First, differences in quantitative traits like behavioural tendencies rarely come down to a single genetic difference between strains. Crossing strains together (say a highly active and a less active strain) typically generates F1 hybrid offspring with a value for the trait that is somewhere between the two parental lines. By backcrossing these hybrids to either of the parental lines and correlating chromosome inheritance with the value of the trait, it is possible to map out regions of the genome influencing the trait (known as quantitative trait loci). A typical finding is that there may be anywhere from 5 to 10 mappable loci contributing to the differences in the trait between the two lines.

Now comes the unexpected part. Say you have mapped 10 loci that all seem to contribute to the difference between a high and a low activity strain. You might expect that each of these 10 different regions would contribute a small percentage to the phenotypic difference and that their effects would simply add up, quantitatively speaking. That is, if you had one locus that caused 10% of the increase in activity, and another that caused 15% of it, that if you combined both of them, you would see 25% of the increase.

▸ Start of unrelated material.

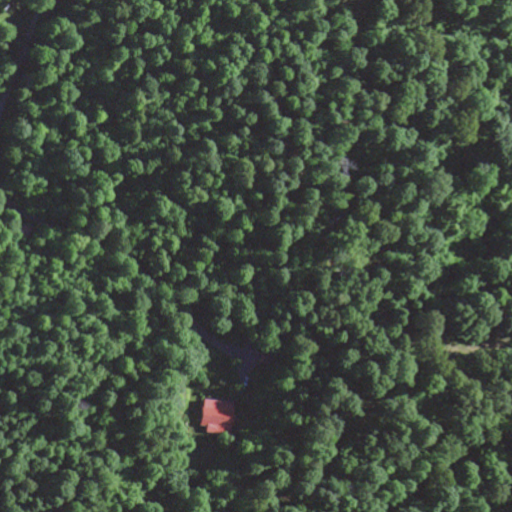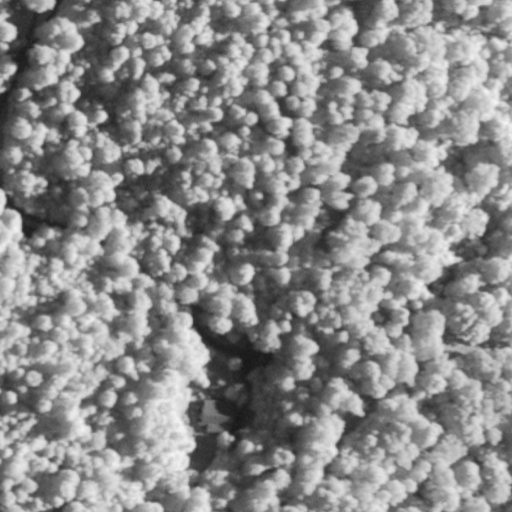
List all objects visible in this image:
building: (22, 232)
building: (212, 418)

How could we test these expectations? What you would like to be able to do is examine the effects of each of these loci by themselves, rather than comparing the two strains with all 10 of those differences. Exactly that kind of experiment is made possible by the generation of chromosome substitution strains. These are lines that have been generated by crossing together two strains (let’s call them A and B) and then backcrossing the hybrids to the A strain, while molecularly tracking inheritance of just one of the chromosomes from the B strain (and vice versa). Over time, this can generate a series of lines (one for each chromosome) that have the full genetic background of the A strain, with the exception of a single B-type chromosome.

Now you can ask exactly the question we wanted to ask – what is the effect on the trait of each of the individual loci in isolation? If we start with the background of the low activity A strain, and look at lines that each have one B chromosome containing a “high activity” allele, where will their phenotypes lie on the line between the parental strains?

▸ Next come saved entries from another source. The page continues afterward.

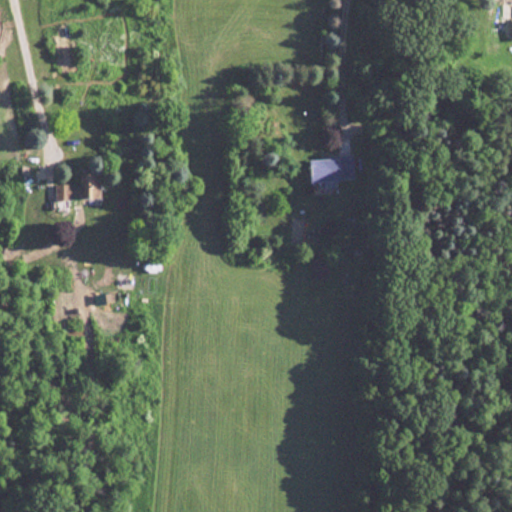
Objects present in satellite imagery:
building: (507, 9)
road: (343, 67)
road: (26, 73)
building: (329, 168)
building: (331, 169)
building: (78, 187)
building: (67, 194)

Well, here’s the surprise. In many cases (like here and here), the phenotypic effects of these single loci are much bigger than you would expect – often explaining 50% or more of the difference between the two strains. This means that if you simply added up their effects you would get much more than the 100% of the difference you started with. In fact, the range for behavioural traits averages at ~800%, if you simply add up the effects of the decomposed individual loci. Even more remarkably, some of the individual chromosome substitution strains show a phenotypic level that is outside the range of either of the initial parents, sometimes even moving the trait distribution in the opposite direction to the “donor” parent strain.

Spiezio et al

These results clearly show that non-additive interactions for variants affecting quantitative traits are common, large and unpredictable. They are a ubiquitous feature of the genetic architecture of quantitative traits, whether morphological, physiological or behavioural and are seen across many different species, including worms, flies, chickens, yeast. Even if such interactions average out across all the combinations encountered in the population, so that they appear additive, statistically, this biological reality places a severe limit on our ability to predict any individual’s phenotype based purely on additive calculations.

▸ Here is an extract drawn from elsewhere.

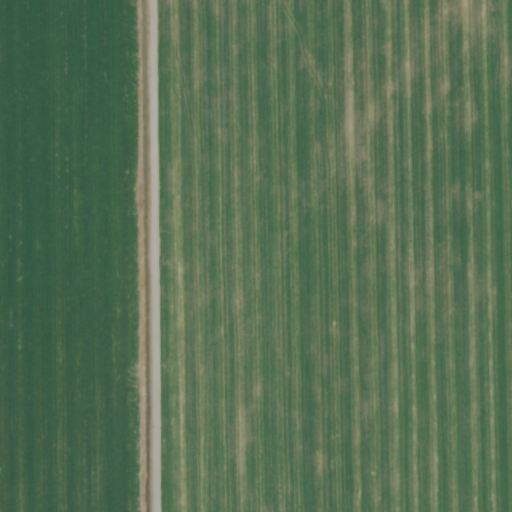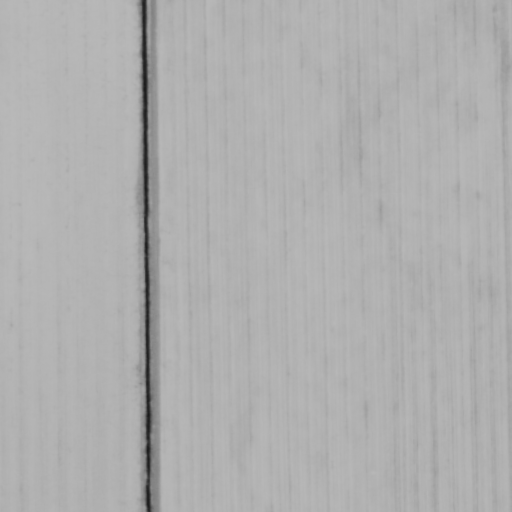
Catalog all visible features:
crop: (71, 256)
road: (142, 256)
crop: (327, 256)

In fact, even if we can begin to define some non-additive interactions by studying the phenotypic effects of various pairwise combinations across many people, it will still be very difficult to predict any new individual’s phenotype because, just like each of the distinct chromosome substitution strains in mice, their precise combination of all variants will never have been seen before. In a strange way, I find that comforting – we are each much more unique than a purely statistical overview would suggest.